Author: Ryan Andosca, Peter Boyle, Minji Victoria Kim, Michael Vincent Lauria, Daniel A. Low, Claudia R. Miller, Drew Moghanaki, Louise Naumann, Dylan P. O'Connell, Ricky R Savjani 👨🔬
Affiliation: Department of Radiation Oncology, University of California, Los Angeles, UCLA, University of California, Los Angeles, UCLA Radiation Oncology 🌍
Purpose: To demonstrate the performance of the model-based CT scanning protocol, 5DCT, as an alternative to 4DCT.
Methods: 5DCT imaging results for 242 patients were analyzed. Implementation of the 5DCT protocol included, a) acquiring 25 consecutive fast-helical free-breathing CTs alongside a respiratory bellows signal, b) use of the imaged diaphragm dome to calibrate and correct the breathing surrogate, c) deformable scan registration using deedsBCV (P. Matthias), and d) motion-model fitting. The calibrated surrogate was segmented to analyze individual breaths. The 90th percentile motion-model residuals were analyzed to estimate motion model errors. Finally, for the 123 patients that had tumors in the lungs, the model error analyses were repeated for the tumor regions. Errors in tumors were compared against the errors of the 90th percentile to determine if the latter error method could be used where there was no contoured tumor. Tumor-based motion and model errors were compared to breathing pattern analyses and surrogate calibration to identify if those parameters drove tumor model precision.

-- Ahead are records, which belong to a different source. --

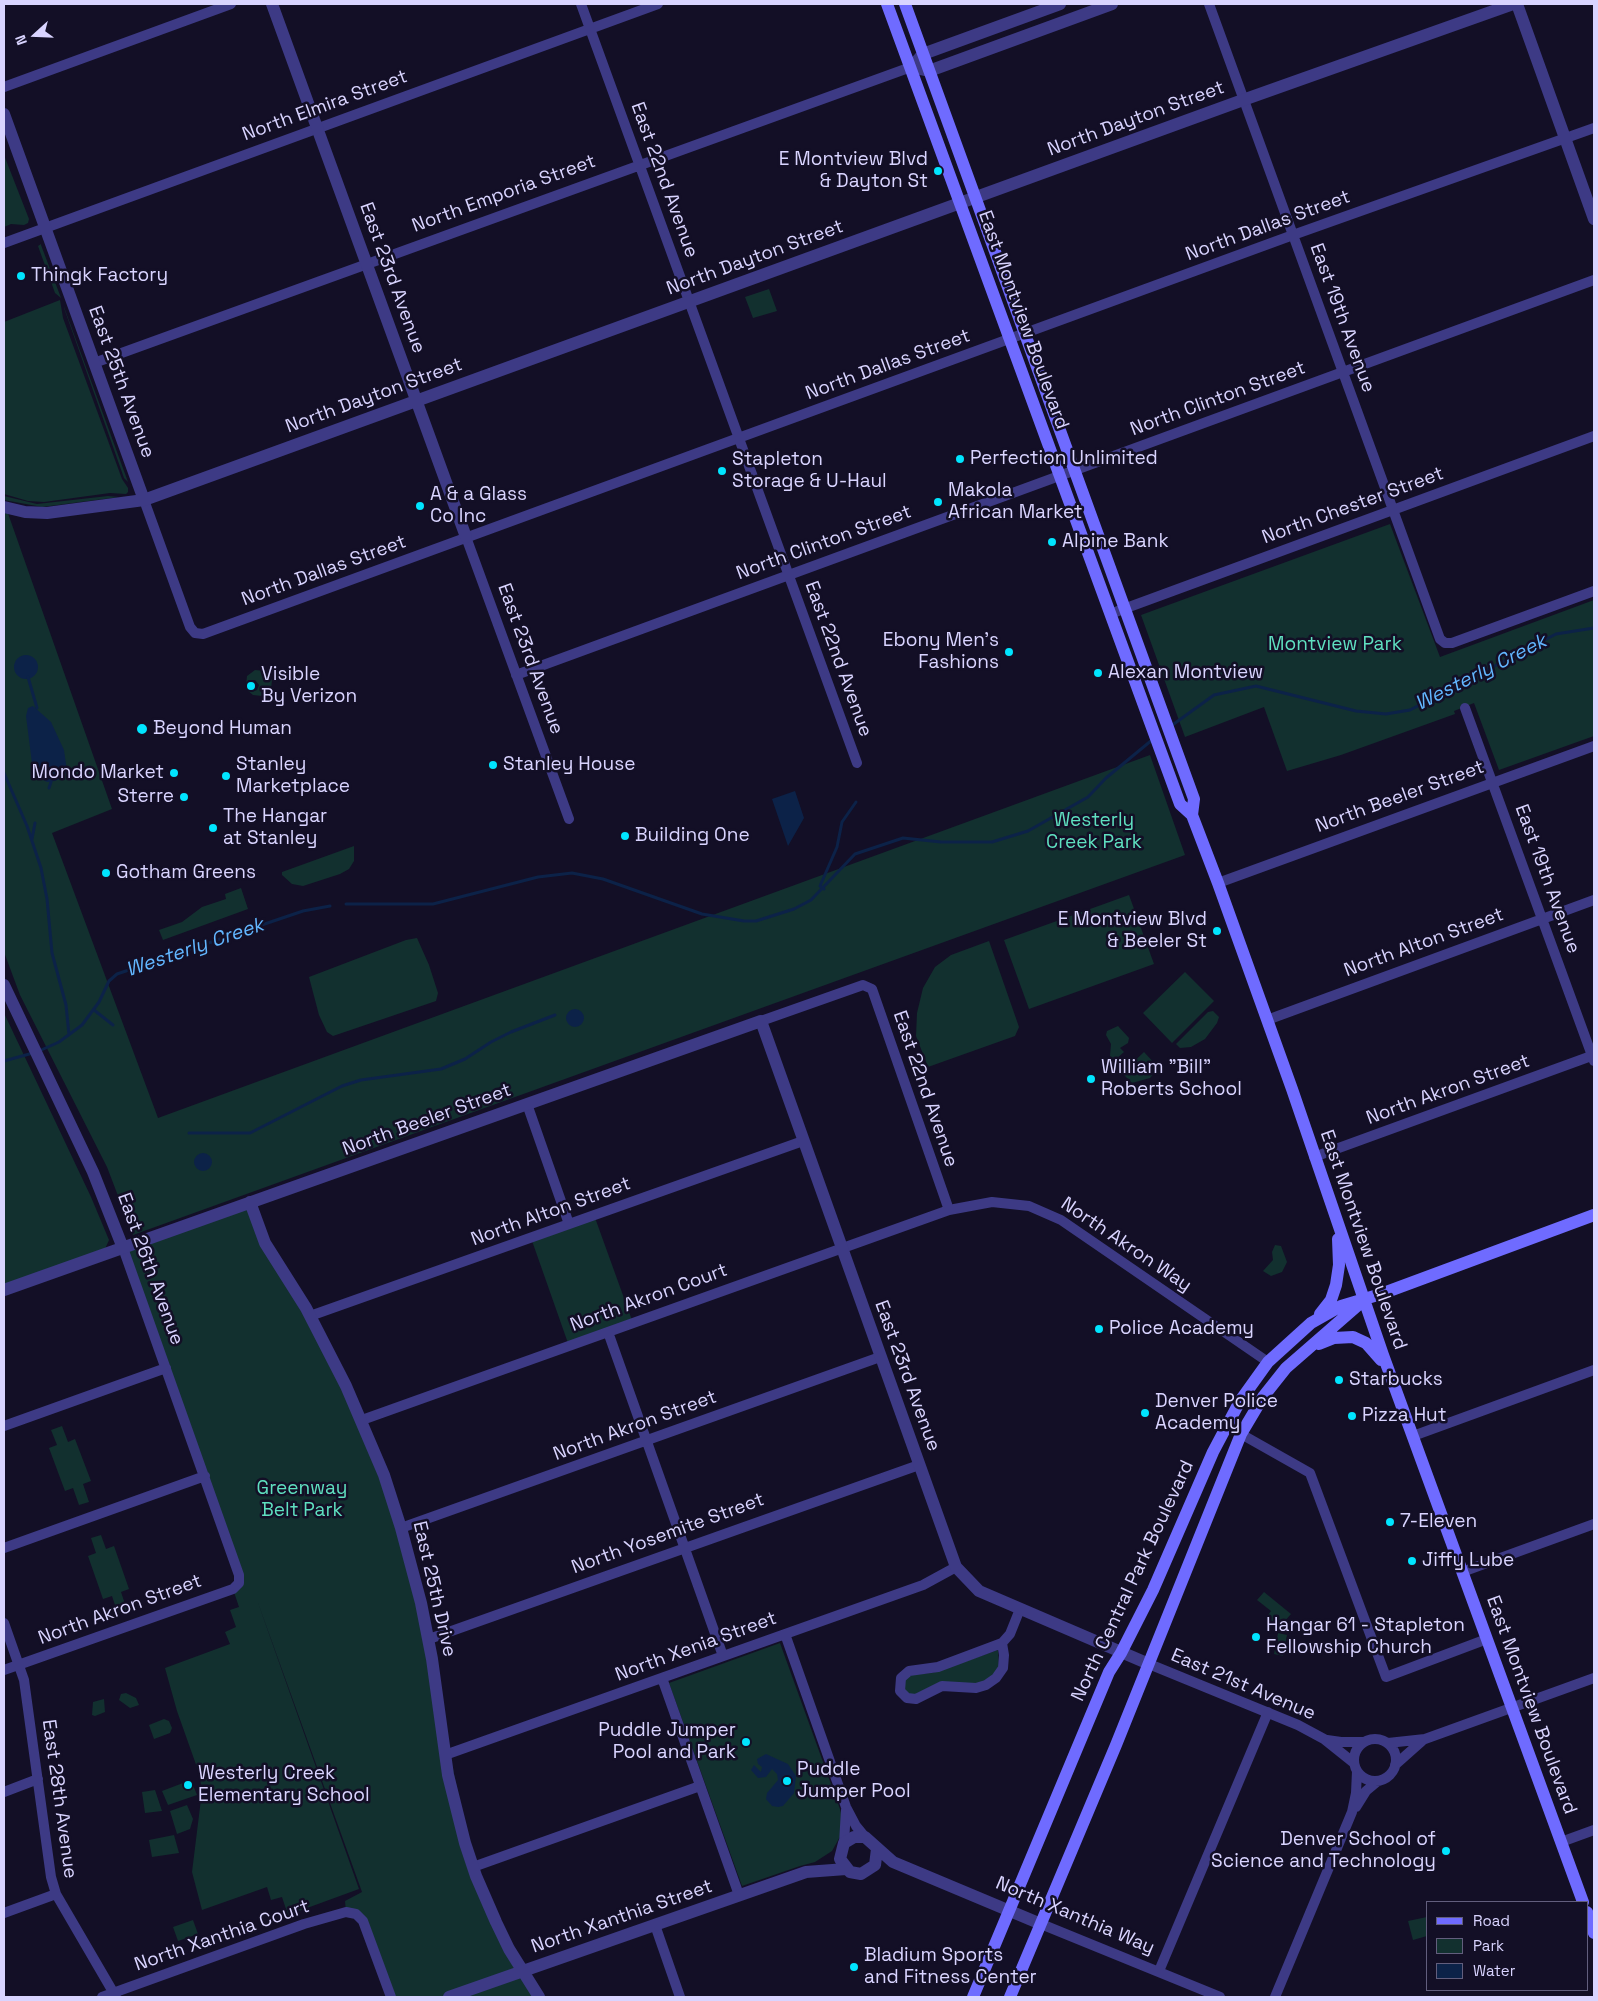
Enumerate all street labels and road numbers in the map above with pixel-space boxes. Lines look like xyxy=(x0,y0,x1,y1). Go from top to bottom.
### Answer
street label: North Elmira Street xyxy=(239,66,411,146)
street label: North Dayton Street xyxy=(1045,76,1227,162)
street label: East 22nd Avenue xyxy=(625,99,703,261)
street label: North Emporia Street xyxy=(409,150,599,238)
street label: North Dallas Street xyxy=(1183,186,1353,266)
street label: East 23rd Avenue xyxy=(354,199,430,357)
street label: East Montview Boulevard xyxy=(973,208,1073,432)
street label: North Dayton Street xyxy=(664,215,846,301)
street label: East 19th Avenue xyxy=(1304,240,1380,396)
street label: East 25th Avenue xyxy=(83,303,159,461)
street label: North Dallas Street xyxy=(803,325,973,405)
street label: North Dayton Street xyxy=(283,353,465,439)
street label: North Clinton Street xyxy=(1127,357,1309,441)
street label: North Chester Street xyxy=(1259,463,1447,549)
street label: North Clinton Street xyxy=(733,501,915,585)
street label: North Dallas Street xyxy=(239,531,409,611)
street label: East 22nd Avenue xyxy=(799,578,877,740)
street label: East 23rd Avenue xyxy=(492,580,568,738)
street label: North Beeler Street xyxy=(1313,756,1487,838)
street label: East 19th Avenue xyxy=(1509,801,1585,957)
street label: North Alton Street xyxy=(1341,904,1507,982)
street label: East 22nd Avenue xyxy=(888,1008,962,1170)
street label: North Akron Street xyxy=(1363,1050,1533,1130)
street label: North Beeler Street xyxy=(340,1079,514,1161)
street label: East Montview Boulevard xyxy=(1315,1127,1411,1353)
street label: North Alton Street xyxy=(468,1173,634,1251)
street label: East 26th Avenue xyxy=(112,1190,188,1348)
street label: North Akron Way xyxy=(1056,1193,1196,1297)
street label: North Akron Court xyxy=(567,1259,731,1337)
street label: East 23rd Avenue xyxy=(869,1297,945,1455)
street label: North Akron Street xyxy=(550,1386,720,1466)
street label: North Central Park Boulevard xyxy=(1067,1457,1199,1705)
street label: North Yosemite Street xyxy=(569,1489,767,1579)
street label: East 25th Drive xyxy=(407,1519,461,1659)
street label: North Akron Street xyxy=(35,1570,205,1650)
street label: East Montview Boulevard xyxy=(1481,1593,1581,1817)
street label: North Xenia Street xyxy=(612,1607,780,1687)
street label: East 21st Avenue xyxy=(1167,1644,1319,1726)
street label: East 28th Avenue xyxy=(37,1718,81,1880)
street label: North Xanthia Way xyxy=(992,1872,1158,1960)
street label: North Xanthia Street xyxy=(528,1875,716,1959)
street label: North Xanthia Court xyxy=(132,1895,312,1977)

Results: Of the 242 patients, 224 were able to be analyzed due to systematic errors such as poor bellows placement. Overall, the bellows calibration root mean squared residuals ranged from 1.52-15.0mm, with a median of 3.98mm. Mean and SD of the breathing amplitudes and periods were 16.4±6.4mm and 4.13±1.37s, respectively. Tumor motion model error was compared against breathing amplitude, amplitude variation, period variation, and surrogate calibration precision. The resulting cross correlations were 0.441, 0.331, 0.174, and 0.077. 93% of the patients had their 90th percentile errors <3mm, with one tumor having errors >3mm.
Conclusion: The 5D model produced tumor-specific motion models with less than 3mm of error for all but one of the cases. However, no positive correlation between model error and other parameters was found. This makes improving the 5DCT workflow more challenging moving forward.